This program generates gnuplot images from afl-fuzz output data. Usage:

/usr/local/bin/afl-plot afl_state_dir graph_output_dir

$ afl-plot . out
progress plotting utility for afl-fuzz by <lcamtuf@google.com>

[*] Generating plots...
[*] Generating index.html...
[+] All done - enjoy your charts!

This generates 3 plots:

  • One for the execution speed/sec,
  • One for the path coverage,
  • And one for the found crashes and hangs.

For my particular fuzzing example for the sake of this article they look like this:

Final note on this: The stats shown in the afl fuzzing interface during the process fuzzing up until termination are stored for each process in a separate file too!


Conclusion

Fuzzing creates a powerful way to test projects on faults and flaws within the code. Depending on the used fuzzer the generated output can directly be used to deduct a possible exploit or PoC.

In the case of american fuzzy lop the base functionality already is great and definitely one of the faster fuzzing tools out there.

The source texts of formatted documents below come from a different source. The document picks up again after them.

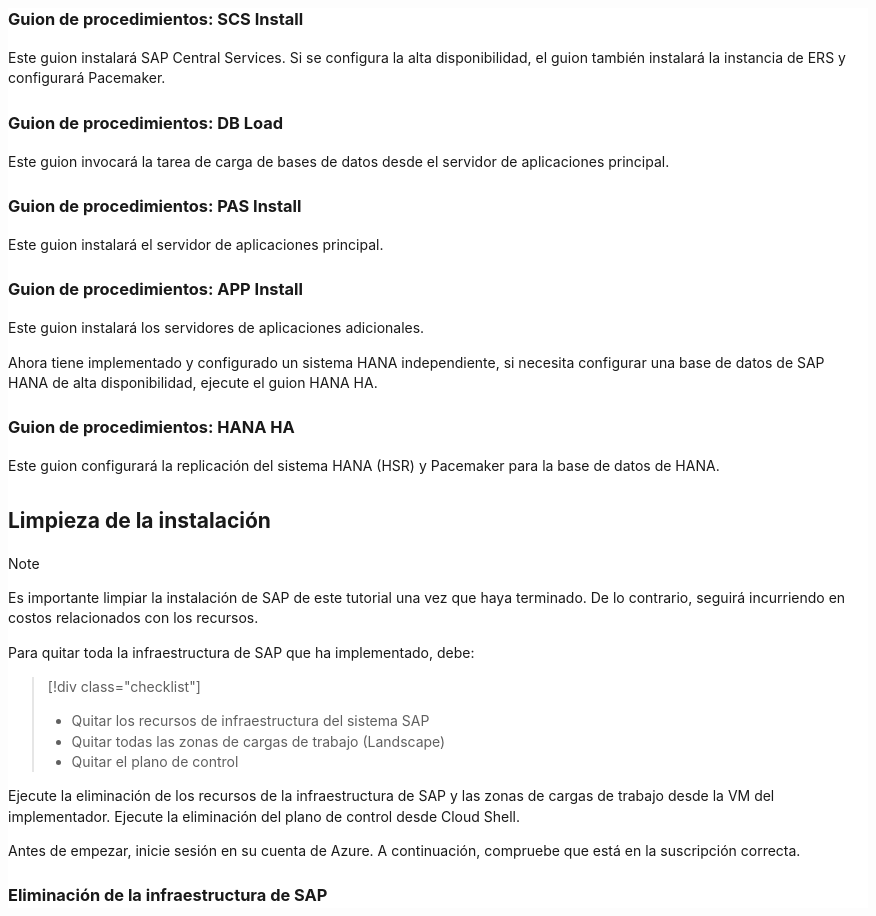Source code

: ### <a name="playbook-scs-install"></a>Guion de procedimientos: SCS Install
  
Este guion instalará SAP Central Services. Si se configura la alta disponibilidad, el guion también instalará la instancia de ERS y configurará Pacemaker.

### <a name="playbook-db-load"></a>Guion de procedimientos: DB Load

Este guion invocará la tarea de carga de bases de datos desde el servidor de aplicaciones principal.

### <a name="playbook-pas-install"></a>Guion de procedimientos: PAS Install

Este guion instalará el servidor de aplicaciones principal.
  
### <a name="playbook-app-install"></a>Guion de procedimientos: APP Install

Este guion instalará los servidores de aplicaciones adicionales.

Ahora tiene implementado y configurado un sistema HANA independiente, si necesita configurar una base de datos de SAP HANA de alta disponibilidad, ejecute el guion HANA HA.

### <a name="playbook-hana-ha-playbook"></a>Guion de procedimientos: HANA HA

Este guion configurará la replicación del sistema HANA (HSR) y Pacemaker para la base de datos de HANA.

## <a name="clean-up-installation"></a>Limpieza de la instalación

> [!NOTE]
> Es importante limpiar la instalación de SAP de este tutorial una vez que haya terminado. De lo contrario, seguirá incurriendo en costos relacionados con los recursos.

Para quitar toda la infraestructura de SAP que ha implementado, debe:

> [!div class="checklist"]
> * Quitar los recursos de infraestructura del sistema SAP
> * Quitar todas las zonas de cargas de trabajo (Landscape)
> * Quitar el plano de control

Ejecute la eliminación de los recursos de la infraestructura de SAP y las zonas de cargas de trabajo desde la VM del implementador. Ejecute la eliminación del plano de control desde Cloud Shell.

Antes de empezar, inicie sesión en su cuenta de Azure. A continuación, compruebe que está en la suscripción correcta.

### <a name="remove-sap-infrastructure"></a>Eliminación de la infraestructura de SAP
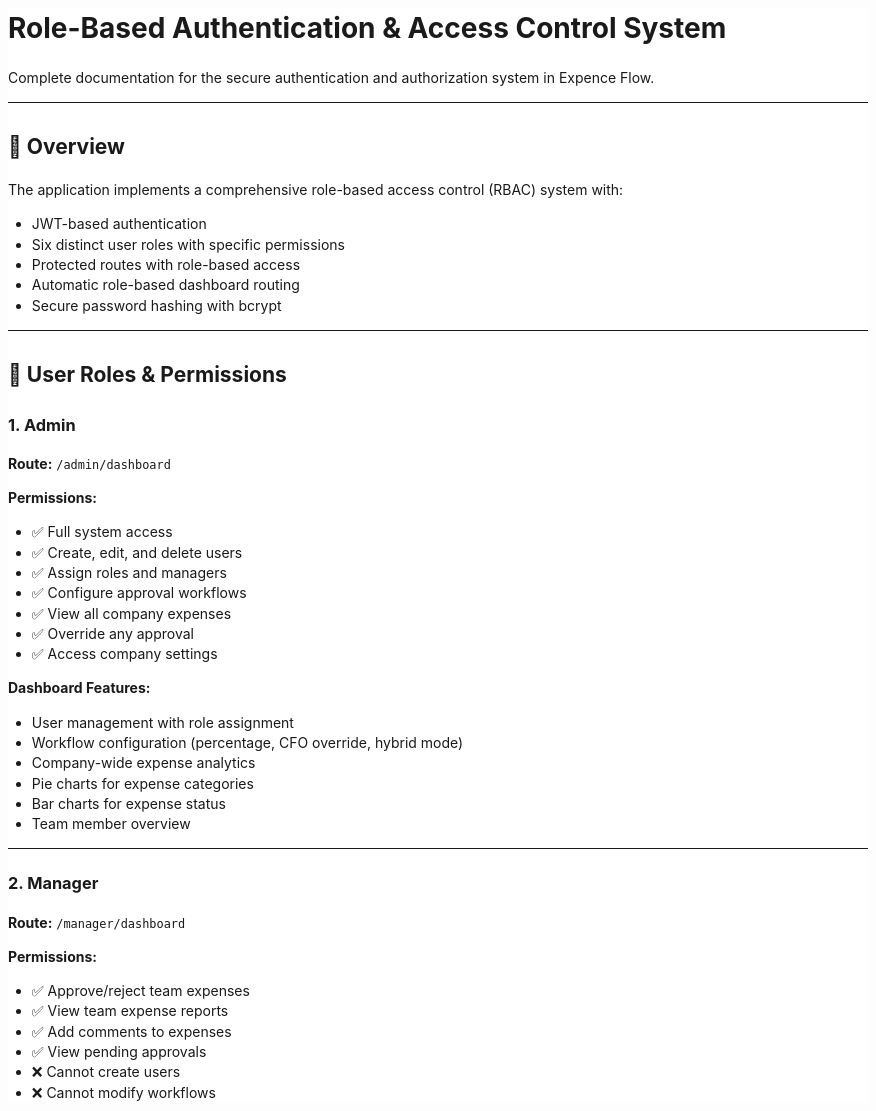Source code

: # Role-Based Authentication & Access Control System

Complete documentation for the secure authentication and authorization system in Expence Flow.

---

## 🔐 Overview

The application implements a comprehensive role-based access control (RBAC) system with:
- JWT-based authentication
- Six distinct user roles with specific permissions
- Protected routes with role-based access
- Automatic role-based dashboard routing
- Secure password hashing with bcrypt

---

## 👥 User Roles & Permissions

### 1. **Admin**
**Route:** `/admin/dashboard`

**Permissions:**
- ✅ Full system access
- ✅ Create, edit, and delete users
- ✅ Assign roles and managers
- ✅ Configure approval workflows
- ✅ View all company expenses
- ✅ Override any approval
- ✅ Access company settings

**Dashboard Features:**
- User management with role assignment
- Workflow configuration (percentage, CFO override, hybrid mode)
- Company-wide expense analytics
- Pie charts for expense categories
- Bar charts for expense status
- Team member overview

---

### 2. **Manager**
**Route:** `/manager/dashboard`

**Permissions:**
- ✅ Approve/reject team expenses
- ✅ View team expense reports
- ✅ Add comments to expenses
- ✅ View pending approvals
- ❌ Cannot create users
- ❌ Cannot modify workflows
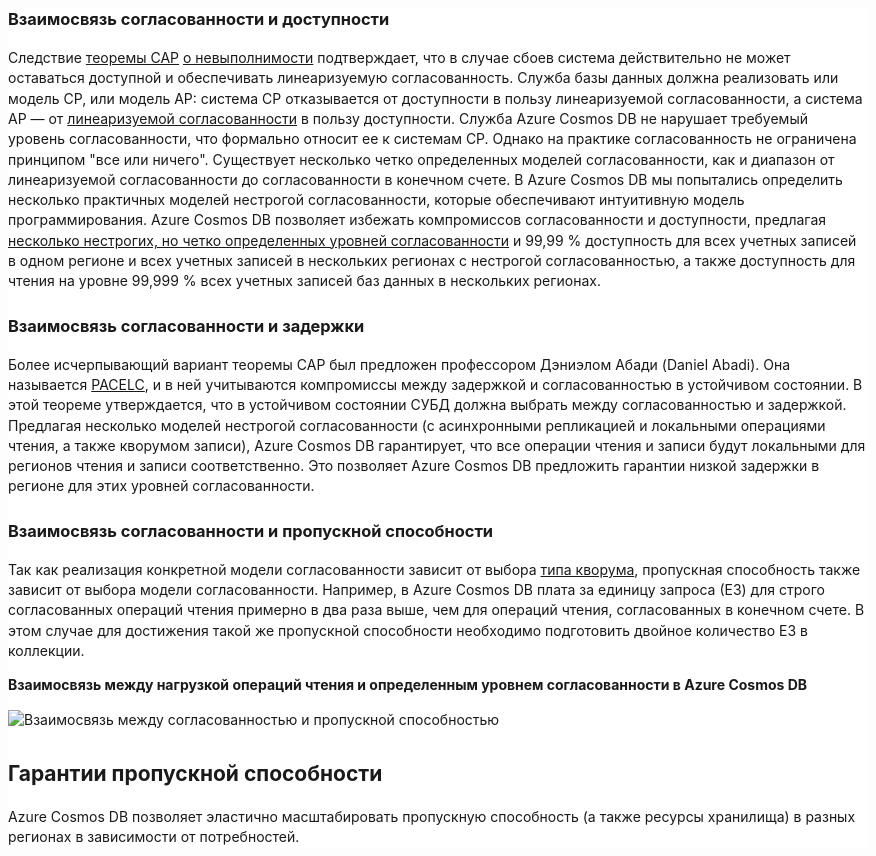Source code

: </table>

### <a id="ConsistencyAndAvailability"></a>Взаимосвязь согласованности и доступности
Следствие [теоремы CAP](https://people.eecs.berkeley.edu/~brewer/cs262b-2004/PODC-keynote.pdf) [о невыполнимости](http://www.glassbeam.com/sites/all/themes/glassbeam/images/blog/10.1.1.67.6951.pdf) подтверждает, что в случае сбоев система действительно не может оставаться доступной и обеспечивать линеаризуемую согласованность. Служба базы данных должна реализовать или модель CP, или модель AP: система CP отказывается от доступности в пользу линеаризуемой согласованности, а система AP — от [линеаризуемой согласованности](http://cs.brown.edu/~mph/HerlihyW90/p463-herlihy.pdf) в пользу доступности. Служба Azure Cosmos DB не нарушает требуемый уровень согласованности, что формально относит ее к системам CP. Однако на практике согласованность не ограничена принципом "все или ничего". Существует несколько четко определенных моделей согласованности, как и диапазон от линеаризуемой согласованности до согласованности в конечном счете. В Azure Cosmos DB мы попытались определить несколько практичных моделей нестрогой согласованности, которые обеспечивают интуитивную модель программирования. Azure Cosmos DB позволяет избежать компромиссов согласованности и доступности, предлагая [несколько нестрогих, но четко определенных уровней согласованности](consistency-levels.md) и 99,99 % доступность для всех учетных записей в одном регионе и всех учетных записей в нескольких регионах с нестрогой согласованностью, а также доступность для чтения на уровне 99,999 % всех учетных записей баз данных в нескольких регионах. 

### <a id="ConsistencyAndAvailability"></a>Взаимосвязь согласованности и задержки
Более исчерпывающий вариант теоремы CAP был предложен профессором Дэниэлом Абади (Daniel Abadi). Она называется [PACELC](http://cs-www.cs.yale.edu/homes/dna/papers/abadi-pacelc.pdf), и в ней учитываются компромиссы между задержкой и согласованностью в устойчивом состоянии. В этой теореме утверждается, что в устойчивом состоянии СУБД должна выбрать между согласованностью и задержкой. Предлагая несколько моделей нестрогой согласованности (с асинхронными репликацией и локальными операциями чтения, а также кворумом записи), Azure Cosmos DB гарантирует, что все операции чтения и записи будут локальными для регионов чтения и записи соответственно.  Это позволяет Azure Cosmos DB предложить гарантии низкой задержки в регионе для этих уровней согласованности.  

### <a id="ConsistencyAndThroughput"></a>Взаимосвязь согласованности и пропускной способности
Так как реализация конкретной модели согласованности зависит от выбора [типа кворума](http://cs.brown.edu/~mph/HerlihyW90/p463-herlihy.pdf), пропускная способность также зависит от выбора модели согласованности. Например, в Azure Cosmos DB плата за единицу запроса (ЕЗ) для строго согласованных операций чтения примерно в два раза выше, чем для операций чтения, согласованных в конечном счете. В этом случае для достижения такой же пропускной способности необходимо подготовить двойное количество ЕЗ в коллекции.
 
**Взаимосвязь между нагрузкой операций чтения и определенным уровнем согласованности в Azure Cosmos DB**

![Взаимосвязь между согласованностью и пропускной способностью](./media/distribute-data-globally/consistency-and-throughput.png)

## <a id="ThroughputGuarantees"></a>Гарантии пропускной способности 
Azure Cosmos DB позволяет эластично масштабировать пропускную способность (а также ресурсы хранилища) в разных регионах в зависимости от потребностей.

The possible combination with afl-utils and the exploitable gdb script makes it even more awesome.

Last but not least it would be nice to test OSS, boofuzz or other not mentioned fuzzing frameworks to see how they can compete against each other.

I hope this quick and dirty overview showed that fuzzing is a strong approach to try to harden an application by finding critical flaws one could easily overlook with human QA. Please keep in mind that his demo presented here was done using a fairly broken repository.. If you start fuzzing things and not many crashes come around that's a good thing and you should not be sad about that, especially if it is your code, or widely used one :) !

With that in mind: Happy fuzzing!